### [Written task]
The listing below must be repeated word for word, without its pictures.

### [The input]
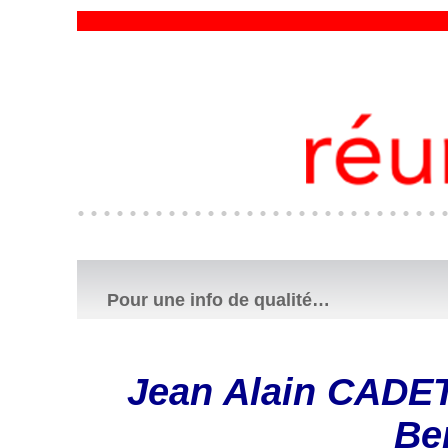
Pour une info de qualité…
​Jean Alain CADET 
Be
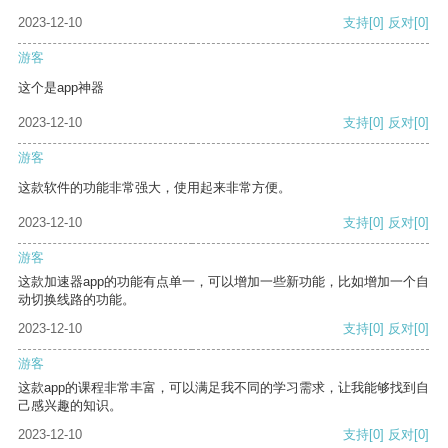
2023-12-10
支持
[0]
反对
[0]
游客
这个是app神器
2023-12-10
支持
[0]
反对
[0]
游客
这款软件的功能非常强大，使用起来非常方便。
2023-12-10
支持
[0]
反对
[0]
游客
这款加速器app的功能有点单一，可以增加一些新功能，比如增加一个自
动切换线路的功能。
2023-12-10
支持
[0]
反对
[0]
游客
这款app的课程非常丰富，可以满足我不同的学习需求，让我能够找到自
己感兴趣的知识。
2023-12-10
支持
[0]
反对
[0]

### [Worked solution]
Pour une info de qualité…
​Jean Alain CADET 
Be
2023-12-10
支持
[0]
反对
[0]
游客
这个是app神器
2023-12-10
支持
[0]
反对
[0]
游客
这款软件的功能非常强大，使用起来非常方便。
2023-12-10
支持
[0]
反对
[0]
游客
这款加速器app的功能有点单一，可以增加一些新功能，比如增加一个自
动切换线路的功能。
2023-12-10
支持
[0]
反对
[0]
游客
这款app的课程非常丰富，可以满足我不同的学习需求，让我能够找到自
己感兴趣的知识。
2023-12-10
支持
[0]
反对
[0]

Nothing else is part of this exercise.